Solving diophantine equations using congruences

elementary-number-theorylinear-diophantine-equationsmodular arithmetic

So, a question in Elementary Number Theory by David M. Burton:

    Problems 4.4 
    2(a) Using congruences, solve the diophantine equation 4x + 51y = 9
    

Hint: $4x \equiv 9(mod \ 51) $ gives $ x = 15 +51t$, whereas $ \ 51y \equiv 9 (mod \ 4)$ gives $y = 3+4s $. Find the relation between $s$ and $t$

From this hint, I substitute $ x = 15 +51t$ and $y = 3+4s$ in the given equation $4x + 51y = 9$ to get the relation $s = -t-1$ and using which I can get the solutions $ x = 15 + 51t, \ y =-1-4t$

But we know that the solutions of $ax \equiv b (mod \ n)$ is equivatent to the solutions of the diophantine equation $ax -ny = b$,

so, solutions of $4x \equiv 9(mod \ 51) $ is equivalent to solutions of the equation $4x-51y=9$

whereas, solutions of $51y \equiv 9(mod \ 4) $ is equivalent to solutions of the equation $-4x+51y=9$

Now, my question is:

as, the above equations $4x-51y=9$ and $-4x+51y=9$ are different, then what is the point of substituting $ x = 15 +51t$ (solution of $4x-51y=9$) and $y = 3+4s $ (solution of $-4x+51y=9$) in the given equation $4x+51y=9$ to find a relation between $t$ and $s$ ? Isn't it absurd as $ x = 15 +51t$ and $y = 3+4s $ are solutions of two different equations? Can anyone please explain this?

PS: I did it like this $4x \equiv 9(mod \ 51) $ gives $ x = 15 +51t$ and by substituting it in $4x+51y=9$ we get $y=-1-4t$

Best Answer

Here's the argument outlined in equational logic (vs. less precise English language).
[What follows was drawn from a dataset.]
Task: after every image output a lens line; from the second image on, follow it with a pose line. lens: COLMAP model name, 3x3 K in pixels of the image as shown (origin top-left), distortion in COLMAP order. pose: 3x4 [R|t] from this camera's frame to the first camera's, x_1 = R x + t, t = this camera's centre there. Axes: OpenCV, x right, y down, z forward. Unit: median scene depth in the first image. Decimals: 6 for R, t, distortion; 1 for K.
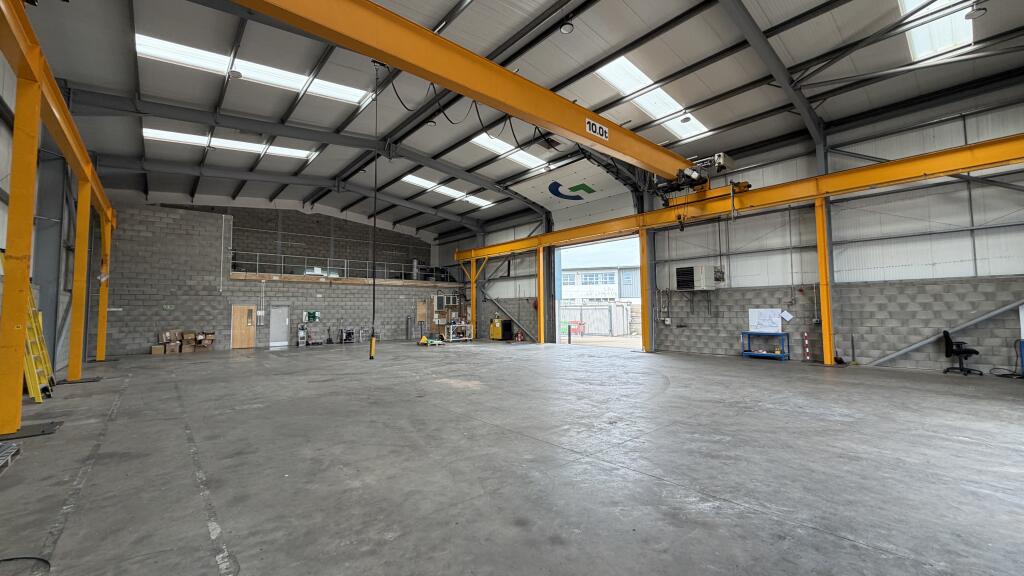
lens RADIAL K [[405.8, 0, 510.5], [0, 405.8, 285.6], [0, 0, 1]] dist [-0.000880, -0.000202]
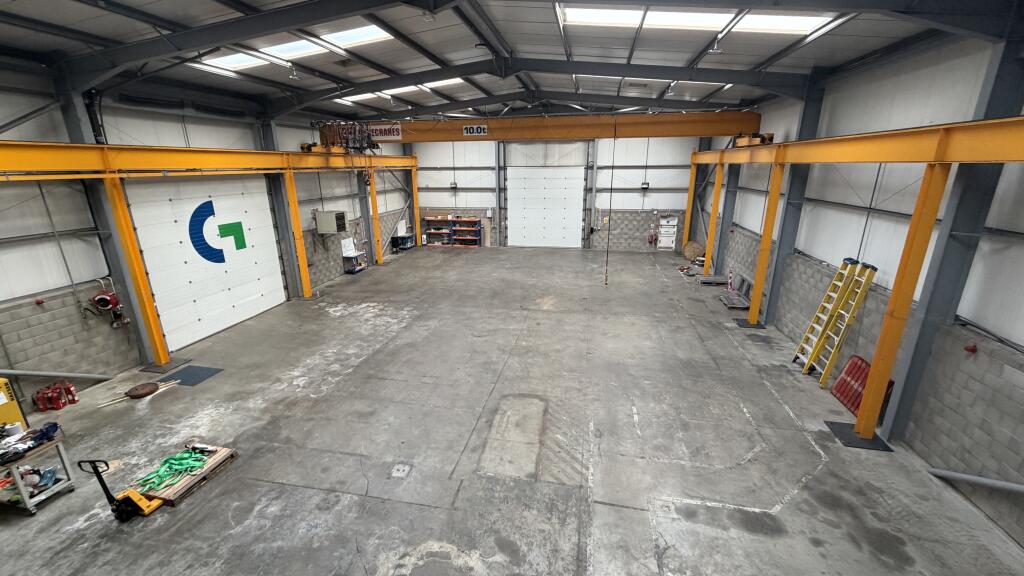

No use is made of $\,4x-51y = 9.\,$ The elimination steps use $E_z\!:\,z = c,\, az = b\iff z=c,\, ac = b,\,$ familiar as an elementary row operation in Gaussian elimination (triangularization) in linear algebra.

$$\begin{align} 4x+51y\, =\, 9\, \ \ \ \ \ \ \ \ \ \ \ \ \ & \\[.2em] \iff\ 4x+51y\, =\, 9\, \ \ \ \ \ \ \ \ \&\ \ &x = 15+51t\ \ \&\ \ y = 3+4s\\[.2em] \iff 204(t+s) = -204\ \ \&\ \ &x = 15+51t\ \ \&\ \ y = 3+4s,\ \ \ \ {\rm by}\ \ E_x,\,E_y\\[.2em] \iff\ \ \ \ \ \ \ \ \ t+s = -1\ \ \ \ \ \ \&\ \ &x = 15+51t\ \ \&\ \ y = 3+4s,\ \ \ \ {\rm by\ cancel}\ 204\\[.2em] \iff \ \ \ \ \ \ \ \ \ \ \ \ \ \ \ \phantom{t+s = -1\ \&}\ &x = 15+51t\ \ \&\ \ y = -1-4t,\ \ {\rm by}\ \ E_s \ \end{align}$$

What you did - solve one congruence first, then substitute - is generally simpler and the more common way to proceed, i.e. in equational language as above

$$\begin{align} 4x+51y\, =\, 9\, \ \ \ \ \ \ \ \ \ \ \ & \\[.2em] \iff\ 4x+51y\, =\, 9\, \ \ \ \ \ \ \&\ \ &x = 15+51t\\[.2em] \iff 51y = -51\!-\!204t\ \ \&\ \ &x = 15+51t,\ \ \ {\rm by}\ \ E_x\\[.2em] \iff\ \ \ \ \:\! y = -1-4t\ \ \ \ \ \ \&\ \ &x = 15+51t,\ \ \ {\rm by\ cancel}\ 51 \end{align}\qquad$$

Remark $ $ If instead of the above (bidirectional) equivalences we use only unidirectional arrows $(\Rightarrow)$ then we obtain only necessary conditions on the solutions. Then to verify sufficiency we have to check that the candidate solutions actually work (are not extraneous roots). See here for more on the insufficiency of unidirectional inferences.